I recoiled from his hand in disgust.
“I was not joking. I was making the final diagnosis,” I said, confidently pointing to the door. “Now listen to me carefully, extra-star. Go to the bedroom. In the bottom drawer of the wardrobe, I have thoughtfully prepared excellent black garbage bags for you. One hundred and twenty liters, extra strong, with drawstrings. Specifically so your immense television aura can fit inside them completely. I’m giving you exactly forty minutes. And within an hour, I don’t want even your spirit left in my apartment. I’ll file for divorce tomorrow morning through the government services portal.”
Justice arrived quietly, without Italian passions, scandals, or the smashing of my favorite dishes.
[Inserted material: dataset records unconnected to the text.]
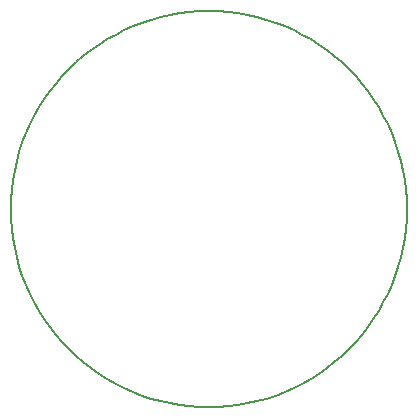
<source format=gko>
G75*
G70*
%OFA0B0*%
%FSLAX24Y24*%
%IPPOS*%
%LPD*%
%AMOC8*
5,1,8,0,0,1.08239X$1,22.5*
%
%ADD10C,0.0060*%
D10*
X002128Y008506D02*
X002136Y008830D01*
X002160Y009153D01*
X002199Y009474D01*
X002255Y009794D01*
X002326Y010110D01*
X002412Y010422D01*
X002514Y010729D01*
X002630Y011032D01*
X002762Y011328D01*
X002907Y011617D01*
X003067Y011899D01*
X003240Y012173D01*
X003427Y012438D01*
X003626Y012693D01*
X003838Y012938D01*
X004061Y013173D01*
X004296Y013396D01*
X004541Y013608D01*
X004796Y013807D01*
X005061Y013994D01*
X005335Y014167D01*
X005617Y014327D01*
X005906Y014472D01*
X006202Y014604D01*
X006505Y014720D01*
X006812Y014822D01*
X007124Y014908D01*
X007440Y014979D01*
X007760Y015035D01*
X008081Y015074D01*
X008404Y015098D01*
X008728Y015106D01*
X009052Y015098D01*
X009375Y015074D01*
X009696Y015035D01*
X010016Y014979D01*
X010332Y014908D01*
X010644Y014822D01*
X010951Y014720D01*
X011254Y014604D01*
X011550Y014472D01*
X011839Y014327D01*
X012121Y014167D01*
X012395Y013994D01*
X012660Y013807D01*
X012915Y013608D01*
X013160Y013396D01*
X013395Y013173D01*
X013618Y012938D01*
X013830Y012693D01*
X014029Y012438D01*
X014216Y012173D01*
X014389Y011899D01*
X014549Y011617D01*
X014694Y011328D01*
X014826Y011032D01*
X014942Y010729D01*
X015044Y010422D01*
X015130Y010110D01*
X015201Y009794D01*
X015257Y009474D01*
X015296Y009153D01*
X015320Y008830D01*
X015328Y008506D01*
X015320Y008182D01*
X015296Y007859D01*
X015257Y007538D01*
X015201Y007218D01*
X015130Y006902D01*
X015044Y006590D01*
X014942Y006283D01*
X014826Y005980D01*
X014694Y005684D01*
X014549Y005395D01*
X014389Y005113D01*
X014216Y004839D01*
X014029Y004574D01*
X013830Y004319D01*
X013618Y004074D01*
X013395Y003839D01*
X013160Y003616D01*
X012915Y003404D01*
X012660Y003205D01*
X012395Y003018D01*
X012121Y002845D01*
X011839Y002685D01*
X011550Y002540D01*
X011254Y002408D01*
X010951Y002292D01*
X010644Y002190D01*
X010332Y002104D01*
X010016Y002033D01*
X009696Y001977D01*
X009375Y001938D01*
X009052Y001914D01*
X008728Y001906D01*
X008404Y001914D01*
X008081Y001938D01*
X007760Y001977D01*
X007440Y002033D01*
X007124Y002104D01*
X006812Y002190D01*
X006505Y002292D01*
X006202Y002408D01*
X005906Y002540D01*
X005617Y002685D01*
X005335Y002845D01*
X005061Y003018D01*
X004796Y003205D01*
X004541Y003404D01*
X004296Y003616D01*
X004061Y003839D01*
X003838Y004074D01*
X003626Y004319D01*
X003427Y004574D01*
X003240Y004839D01*
X003067Y005113D01*
X002907Y005395D01*
X002762Y005684D01*
X002630Y005980D01*
X002514Y006283D01*
X002412Y006590D01*
X002326Y006902D01*
X002255Y007218D01*
X002199Y007538D01*
X002160Y007859D01*
X002136Y008182D01*
X002128Y008506D01*
M02*

</source>
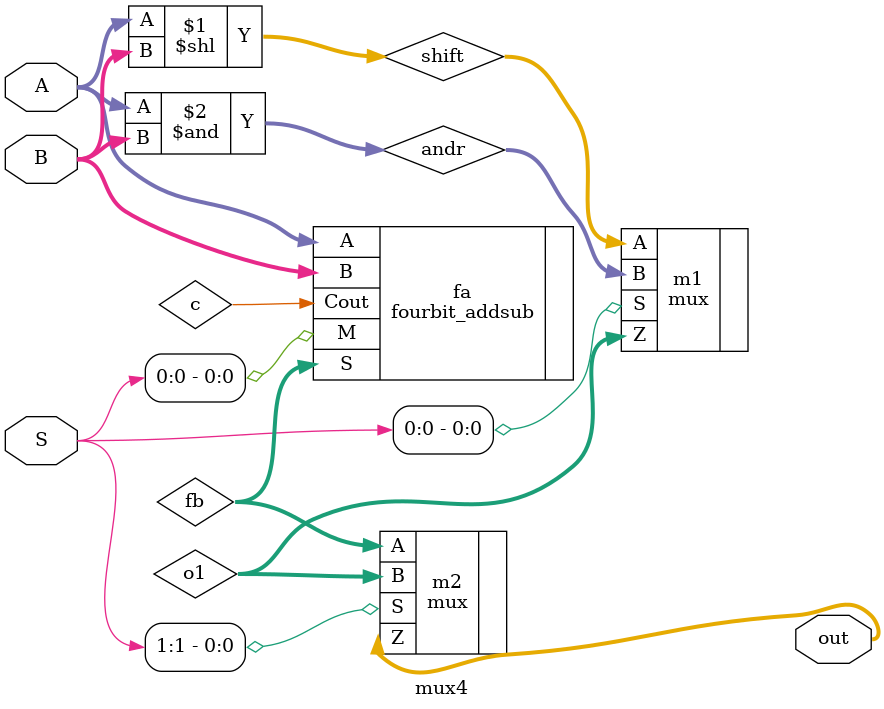
<source format=sv>
`timescale 1ns / 1ps


module mux4(
    input [3:0] A, 
    input [3:0] B,
    input [1:0] S,               
    output reg [3:0] out 
);
    logic [3:0] shift,andr;
assign shift = A << B;
assign andr = A & B;
wire [3:0]o1;
wire c;
wire [3:0] fb;
fourbit_addsub fa(.M(S[0]), .A(A), .B(B), .S(fb), .Cout(c)    ); 
mux m1(.A(shift),.B(andr),.S(S[0]), .Z(o1));
mux m2(.A(fb),.B(o1),.S(S[1]),.Z(out));         
endmodule
</source>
Vasya, muttering something about female treachery, shamefully retreated into the night with two bulging bags.
I locked the door behind him with two turns of the key, poured myself a glass of good dry wine, and went to the living-room window. There, exactly where my mother-in-law had so dreamed of placing her sewing machine, stood my beloved exercise bike — proud and unshakable.
And I had absolutely no intention of moving it from there.